Exercise prompt –
In the listing below, find the line containing "Figure 2. Dispersion" and the line containing "Table 1. Chemical", then copy exactly everything from the first through the second, except the pictures.

Information given –

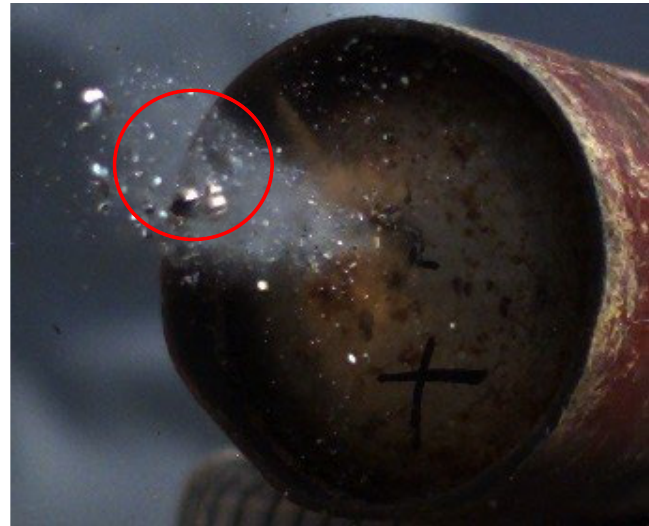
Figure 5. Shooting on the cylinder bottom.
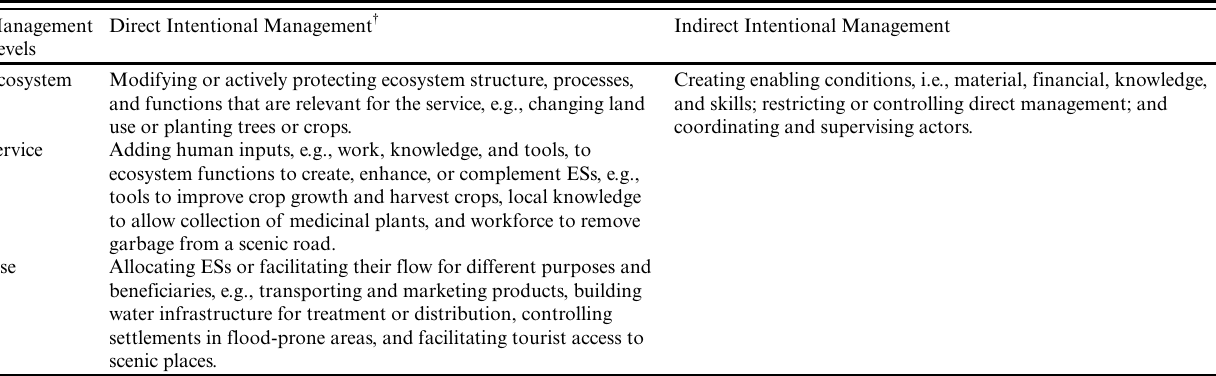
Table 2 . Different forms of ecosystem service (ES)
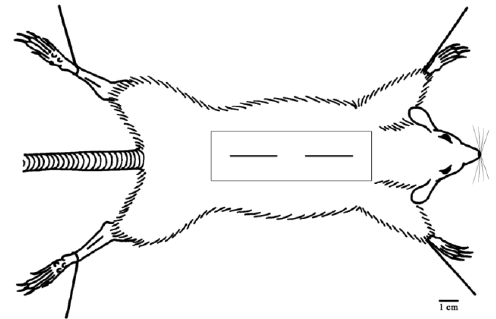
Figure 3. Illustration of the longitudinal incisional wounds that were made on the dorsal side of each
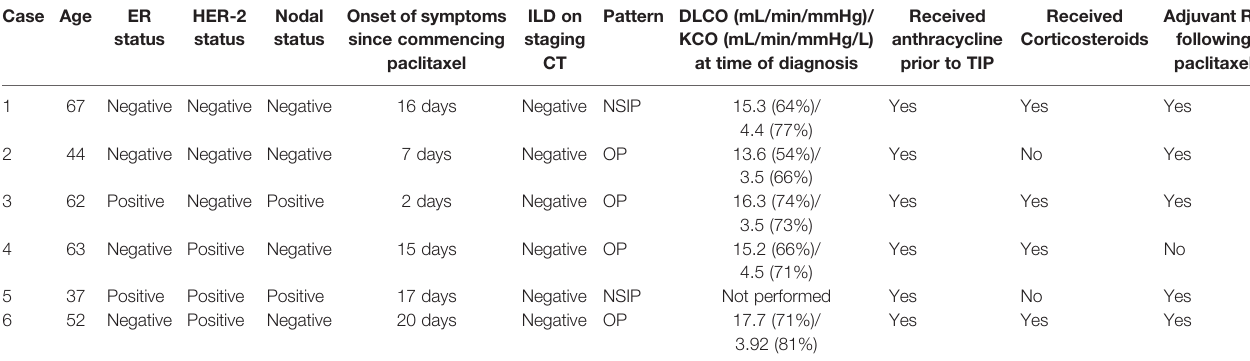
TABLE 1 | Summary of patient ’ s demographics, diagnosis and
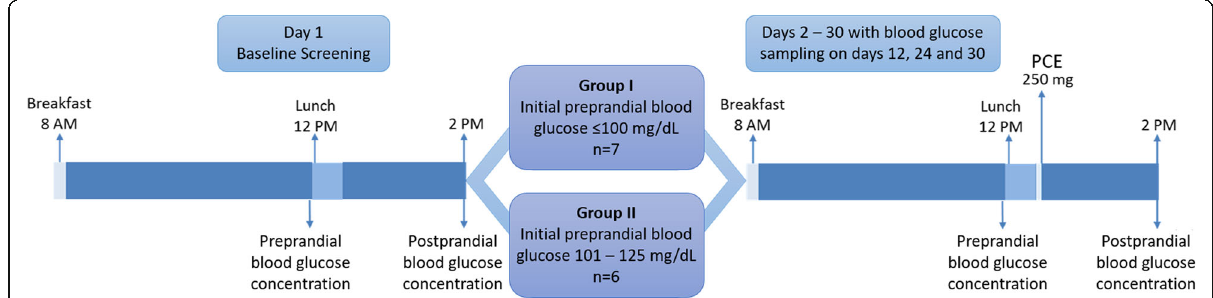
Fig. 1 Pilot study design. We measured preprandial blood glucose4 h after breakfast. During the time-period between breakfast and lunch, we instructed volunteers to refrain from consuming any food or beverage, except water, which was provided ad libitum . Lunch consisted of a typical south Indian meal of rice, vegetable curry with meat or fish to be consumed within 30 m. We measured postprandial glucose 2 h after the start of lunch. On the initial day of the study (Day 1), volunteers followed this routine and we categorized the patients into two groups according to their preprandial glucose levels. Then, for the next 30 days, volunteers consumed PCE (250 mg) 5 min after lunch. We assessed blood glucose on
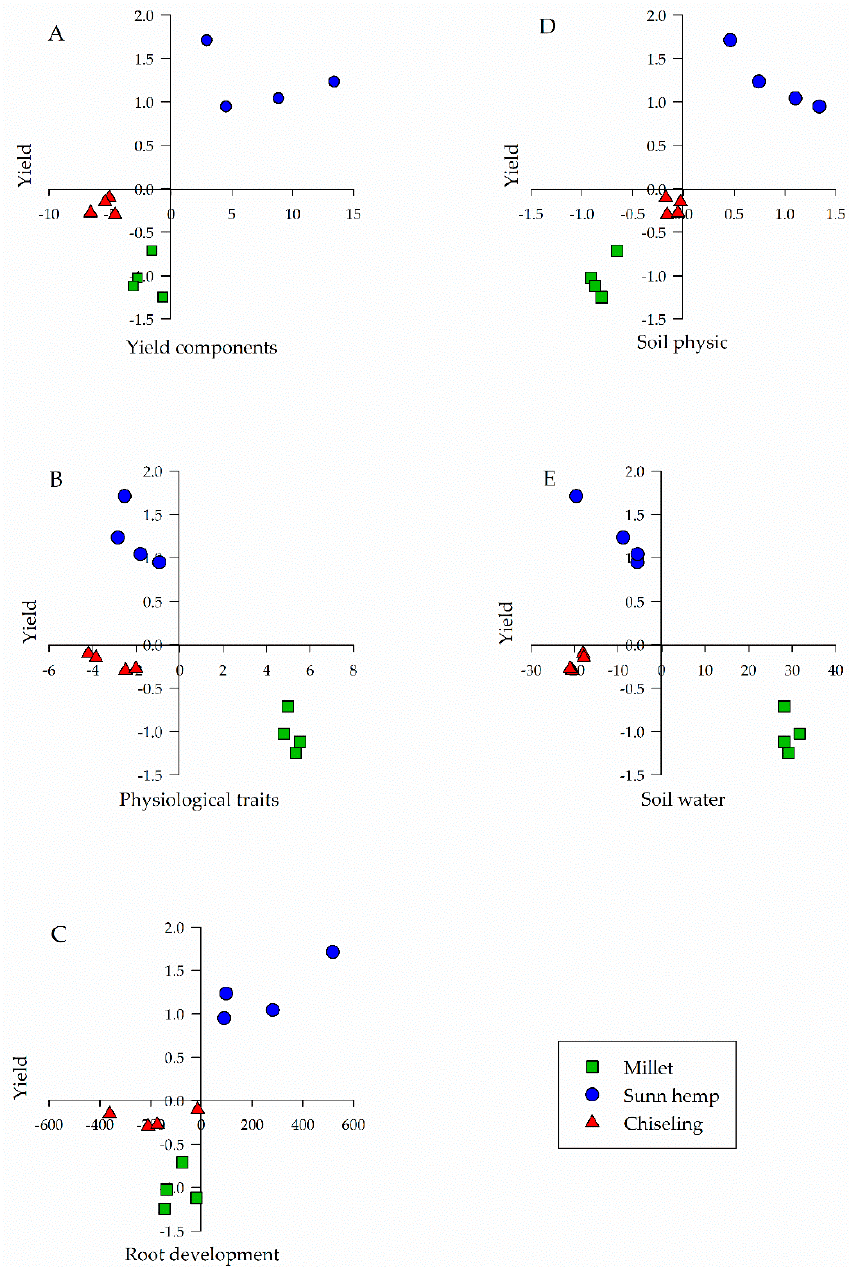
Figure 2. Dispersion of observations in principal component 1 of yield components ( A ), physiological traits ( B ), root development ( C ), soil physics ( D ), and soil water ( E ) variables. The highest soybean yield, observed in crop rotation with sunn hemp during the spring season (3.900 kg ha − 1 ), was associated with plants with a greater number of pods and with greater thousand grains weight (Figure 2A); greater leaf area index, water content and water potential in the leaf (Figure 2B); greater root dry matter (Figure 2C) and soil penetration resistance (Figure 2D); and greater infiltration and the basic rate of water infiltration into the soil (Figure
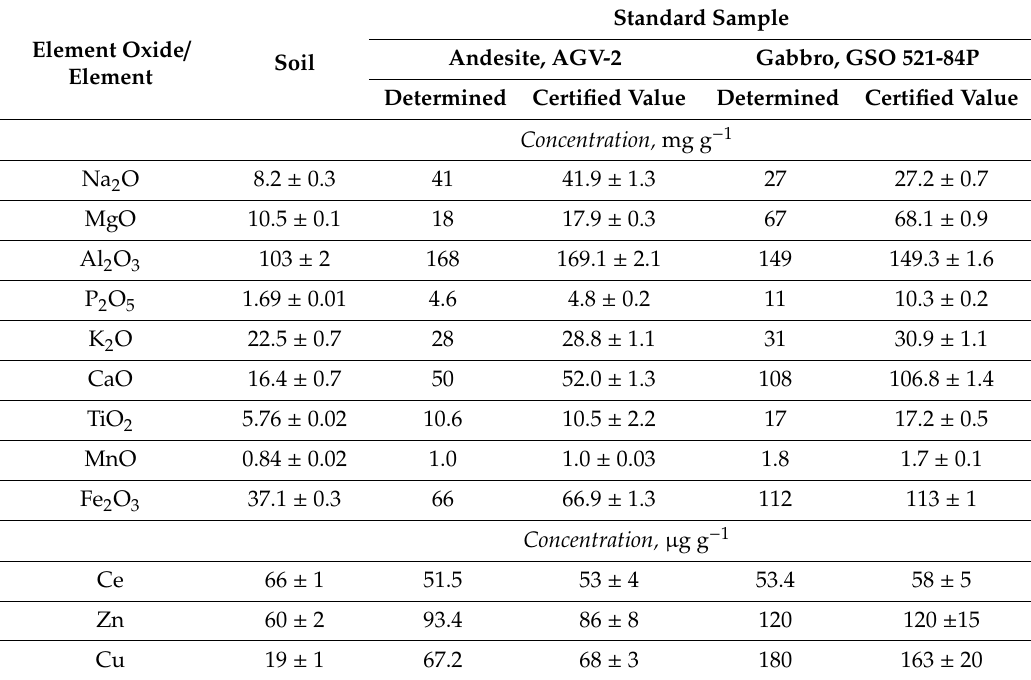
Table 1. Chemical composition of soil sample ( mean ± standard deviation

==

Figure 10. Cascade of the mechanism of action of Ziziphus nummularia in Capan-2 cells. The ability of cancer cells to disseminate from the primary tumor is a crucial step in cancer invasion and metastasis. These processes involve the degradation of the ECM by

* * *

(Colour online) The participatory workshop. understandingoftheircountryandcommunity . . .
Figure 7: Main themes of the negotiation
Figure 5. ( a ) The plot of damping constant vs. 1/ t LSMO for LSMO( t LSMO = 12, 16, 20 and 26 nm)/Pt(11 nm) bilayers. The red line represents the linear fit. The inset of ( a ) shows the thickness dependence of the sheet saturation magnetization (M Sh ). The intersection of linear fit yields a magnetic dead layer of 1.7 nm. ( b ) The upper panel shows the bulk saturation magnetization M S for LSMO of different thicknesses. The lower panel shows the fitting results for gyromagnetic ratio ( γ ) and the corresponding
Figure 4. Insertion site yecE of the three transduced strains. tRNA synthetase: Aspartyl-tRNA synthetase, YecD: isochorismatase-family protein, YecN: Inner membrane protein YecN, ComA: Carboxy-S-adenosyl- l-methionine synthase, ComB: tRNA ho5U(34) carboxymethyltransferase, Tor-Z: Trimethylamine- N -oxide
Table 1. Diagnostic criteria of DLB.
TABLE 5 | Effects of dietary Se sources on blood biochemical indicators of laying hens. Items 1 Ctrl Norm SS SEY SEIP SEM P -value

Answer –
Figure 2. Dispersion of observations in principal component 1 of yield components ( A ), physiological traits ( B ), root development ( C ), soil physics ( D ), and soil water ( E ) variables. The highest soybean yield, observed in crop rotation with sunn hemp during the spring season (3.900 kg ha − 1 ), was associated with plants with a greater number of pods and with greater thousand grains weight (Figure 2A); greater leaf area index, water content and water potential in the leaf (Figure 2B); greater root dry matter (Figure 2C) and soil penetration resistance (Figure 2D); and greater infiltration and the basic rate of water infiltration into the soil (Figure
Table 1. Chemical composition of soil sample ( mean ± standard deviation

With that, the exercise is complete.